First, we’ll continue what has worked. We’re continuing our educational program, inviting compelling speakers to our meetings, often from other organizations with we partner. We’re adding “Activist Minutes” to our monthly agenda so all our attendees can feel more at home with the work all of us need to do. We’re continuing our lobbying efforts, because it’s clear that the GOP cabal will never let up its attacks on our democracy as long as it’s in power.

And most of all we’ll ramp up our election activism. 2017 was a great warm-up; in 2018 we go national. We will do our part to take back the House of Representatives, a handful of governorships, and maybe even the Senate. Here’s a rough agenda to keep in mind:

  • Voter Registration. Always a good idea, and never more crucial than this year, especially within swing districts. Prospective New Jersey voters can register up to 21 days before a primary or election.

  • Special Elections. There are a few special House elections coming up – one important one will be in March for the Pennsylvania 18th Congressional District, whose supposedly pro-life Republican congressman, Tim Murphy, just resigned after it was revealed that he had asked his mistress to have an abortion. The district is gerrymandered for Republicans, but the GOP nominee is very far right and the Democrat, Conor Lamb, is a moderate, so flipping the district is not out of the realm of possibility. We’ll be working with Lamb’s staff to set up phone banks.

  • The primaries are in early June. Once the candidates in nearby swing districts have been decided, we’ll be linking up with their campaigns. The swing district closest to us – where we have already built some solid relationships, and where we’re likely to be doing the bulk of our work – is NJ07, Leonard Lance’s district. Others we’re keeping an eye on include:

· NJ11 (R-Frelinghuysen). Northern New Jersey

· NY11 (R-Donovan). Staten Island

· NJ05 (D-Gottheimer). Northwest New Jersey

Polling so far is giving moderates and progressives a decent chance – if we work hard enough and stay united – of taking back the House. A record number of Republican incumbents has already decided not to run for reelection, perhaps seeing the writing on the wall. Retaking the Senate is possible but less likely: Unless Sen. Menendez runs into polling troubles in the course of his retrial, we’ll be focusing on the House.

We’re expecting to start the next phase of our work – door-to-door canvassing, phone calls, etc. – in the late spring and summer, with the major push likely to begin in mid-September. Please start thinking now about your availability in the fall for door-to-door and phone canvassing – especially weekend days, though week-nights also work when the days are long.

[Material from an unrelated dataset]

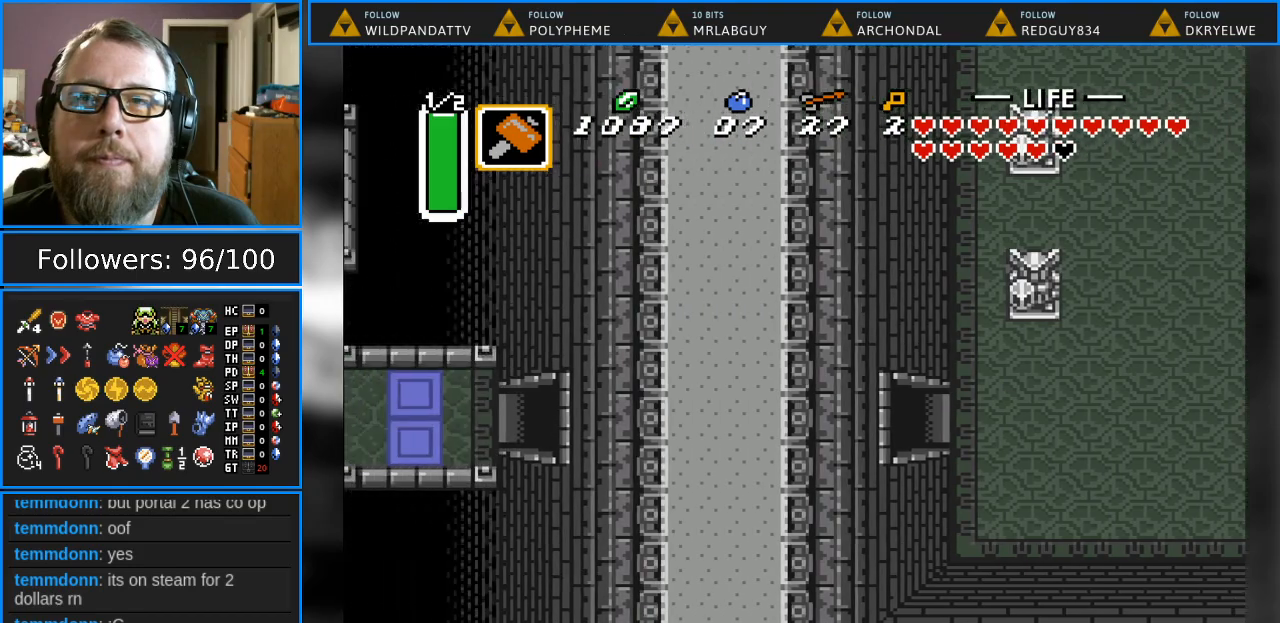
{"buttons": [], "events": []}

As an example, last fall I aimed to work at least one 3-hour canvassing shift every weekend beginning in mid-September and through Election Day. My wife works Sunday afternoons, so to minimize her political widowhood, I scheduled my canvassing to coincide with her work. As it turned out, I was able to work a shift every fall weekend but one (my son’s college weekend), and I put in a couple of extra shifts the weekend before the election.

We can’t kid ourselves: This work is a serious commitment. The GOP will try every subterfuge, distraction, payoff, and lie it can muster to prevent our succeeding. The Koch brothers have already pledged to spend $400M to keep the Republicans in charge nationally. So our struggle is cut out for us, but we are making every effort to keep the work manageable so as not to overly disrupt the rest of all of our lives.

We will support one another in the labor, the joy, and the legacy of restoring our democracy.